Tale of the Tapes

The Columbine video has a good beat and you can dance to it.

"Maybe this story is going to be a watershed for all of us," she continues, "but I've agonized over it more than anything I've done in my career. The other day in the newsroom, when this was breaking, I told someone, 'I don't ever want to make another Columbine decision the rest of my life.' But the next day, there was another one. And another. And another."


Not long ago, Post scribe Chuck Green announced that he was sick of writing about the JonBenét Ramsey murder, and while his resolve initially seemed weak (mere days after penning those words, he was back on the subject again), he may actually mean it this time.
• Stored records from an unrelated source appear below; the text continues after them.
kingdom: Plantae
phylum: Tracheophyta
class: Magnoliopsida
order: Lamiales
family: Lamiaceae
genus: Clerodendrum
Last week, the dead girls' parents, John and Patsy Ramsey, undid many of the public-relations successes achieved during their recent press blitz ("The John and Patsy Show," March 23) by weaseling out of taking a lie-detector test. But rather than hammering at this development in his April 28 column, Green offered "An Expert at Filling This Space," a column that was either a badly failed attempt at humor or a tortured cry for help.

As nearly as I can tell, the piece is about those times when the ideas stop flowing -- and for Green, that time has clearly come. Consider the following:

"If you think it is difficult to read this stuff, you need to appreciate how hard it is to write it."

"At least you, dear reader, might understand how difficult it is for the writers at this newspaper to win a Pulitzer Prize, since it is a miracle that we can even type our stories on this nsfg syswion [sic]."

"OK, I'm back. I have another three miserable inches to write."

If this is the best you can come up with, Chuck, go ahead and blab about JonBenét again. Because those three inches really were miserable.

The latest report from the Audit Bureau of Circulations, issued May 1 for the six-month period ending March 31, shows Green's paper growing more slowly than its rival. The News's numbers went up by almost 90,000 copies in both the daily and Sunday categories as opposed to the Post's 43,000 daily increase and 35,000 Sunday boost. In "Record Gains Reported in Post Circulation," its spin-happy article on the report, the Post attempted to belittle the News's accomplishment by noting that it's practically giving away its paper via bargain subscriptions, even though the Post intermittently engages in nearly identical practices. As for the News's counterpart piece, "News Outgains Post Again, Becomes State's Largest Newspaper," it contains a quote from industry analyst James Marsh -- "The News needs to demonstrate to investors that it can convert those numbers into profits" -- that suggests these gains have come at the cost of an ocean of red ink.

Meanwhile, there continue to be doubts about whether anyone is actually reading all these extra papers. Both circulation departments regularly charge each other with dumping copies, and reports from Boulder suggest that many students at the University of Colorado who signed up for cheap subscriptions don't even bother to pick the damn things up, creating an unsightly mess all over the campus.

Is it news or is it litter? You be the judge.